-- What is being asked --
From the passage about Vietnam's prisoners of conscience, pull out word for word the stretch that starts at "Political analysts and" and stops after "party, remain incarcerated.".

-- Passage provided --

-- Opening Marker --

Last week, the U.S. ambassador to Vietnam, Michael Marine, called on Vietnam to release Son and four others described as prisoners of conscience. Vietnam has made progress in "collective" human rights such as improving education and reducing poverty, Marine noted. But it is still intolerant of political dissent, he said.
"History has shown that political and religious freedoms go hand in hand with economic prosperity," Marine said in a speech to the American Chamber of Commerce in Hanoi. "The pace and scope of Vietnam's future success depends on a strong commitment to reform in both of these areas."
Political analysts and international human rights groups do not know precisely how many prisoners of conscience Vietnam has detained, but U.S. officials said the number of cases they have been able to verify had dwindled in recent years to 10 or fewer.
During the past year, Vietnam has released more than 26,000 prisoners, of whom perhaps 15 were political or religious prisoners, U.S. officials said. The younger ones in particular, such as Son and Nguyen Vu Binh, who was accused of posting "reactionary" articles on the Internet and of trying to set up a liberal democratic party, remain incarcerated.

-- Closing Marker --

-- Entries shown --

-- Opening Marker --

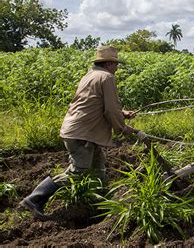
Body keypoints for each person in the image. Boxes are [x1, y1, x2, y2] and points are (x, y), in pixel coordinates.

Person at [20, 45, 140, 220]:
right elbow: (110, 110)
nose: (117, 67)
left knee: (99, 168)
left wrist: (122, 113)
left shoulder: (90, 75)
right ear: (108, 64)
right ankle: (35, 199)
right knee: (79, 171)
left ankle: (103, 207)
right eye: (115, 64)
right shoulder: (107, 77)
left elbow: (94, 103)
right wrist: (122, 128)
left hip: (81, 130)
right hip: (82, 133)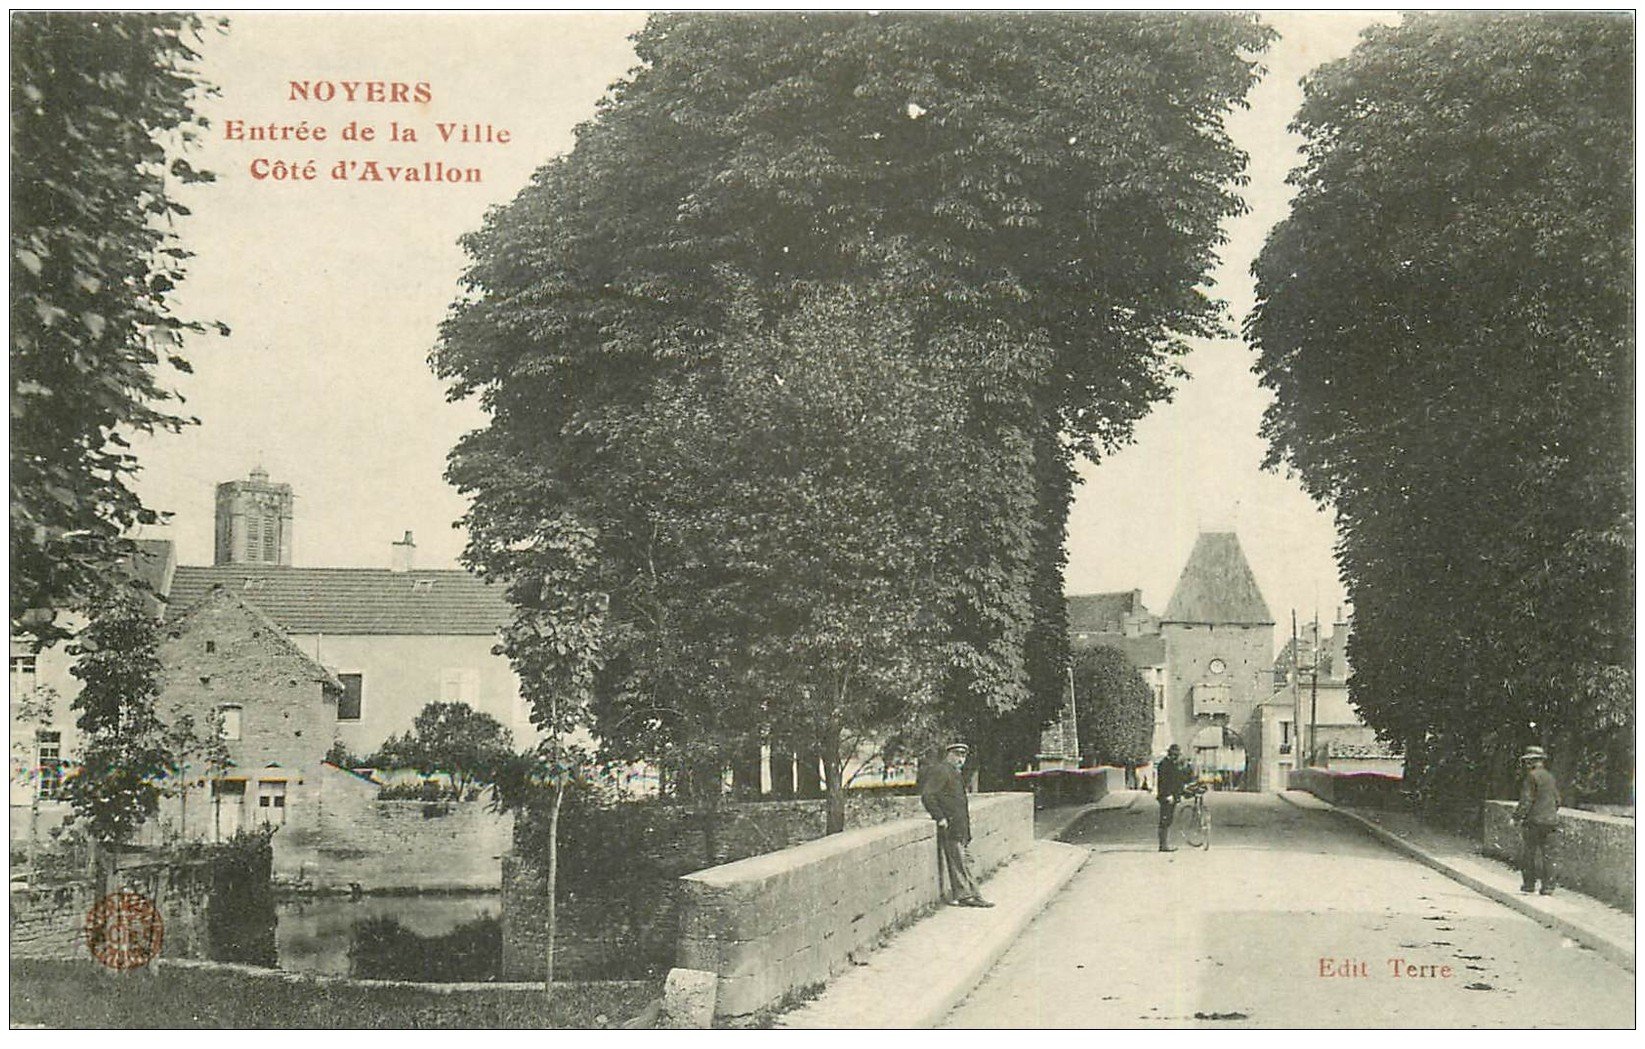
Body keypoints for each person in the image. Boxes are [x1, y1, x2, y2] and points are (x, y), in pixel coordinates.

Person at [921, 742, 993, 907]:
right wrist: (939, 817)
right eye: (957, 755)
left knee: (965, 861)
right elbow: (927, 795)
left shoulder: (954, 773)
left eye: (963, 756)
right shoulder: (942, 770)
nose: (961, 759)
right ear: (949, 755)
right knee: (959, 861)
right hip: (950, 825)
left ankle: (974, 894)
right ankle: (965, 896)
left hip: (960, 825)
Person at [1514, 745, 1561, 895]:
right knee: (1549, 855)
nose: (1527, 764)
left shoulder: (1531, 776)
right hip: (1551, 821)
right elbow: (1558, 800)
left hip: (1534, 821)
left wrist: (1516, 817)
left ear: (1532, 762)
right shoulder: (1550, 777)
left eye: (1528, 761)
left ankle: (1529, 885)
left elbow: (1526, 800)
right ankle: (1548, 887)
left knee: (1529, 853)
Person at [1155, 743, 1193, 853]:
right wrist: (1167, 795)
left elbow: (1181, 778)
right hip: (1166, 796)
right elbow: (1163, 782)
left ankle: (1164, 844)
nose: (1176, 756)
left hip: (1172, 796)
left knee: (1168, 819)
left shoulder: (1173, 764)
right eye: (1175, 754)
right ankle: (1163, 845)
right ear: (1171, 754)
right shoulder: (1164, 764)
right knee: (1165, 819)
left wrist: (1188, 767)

-- Closing Marker --

-- Your solution --
Political analysts and international human rights groups do not know precisely how many prisoners of conscience Vietnam has detained, but U.S. officials said the number of cases they have been able to verify had dwindled in recent years to 10 or fewer.
During the past year, Vietnam has released more than 26,000 prisoners, of whom perhaps 15 were political or religious prisoners, U.S. officials said. The younger ones in particular, such as Son and Nguyen Vu Binh, who was accused of posting "reactionary" articles on the Internet and of trying to set up a liberal democratic party, remain incarcerated.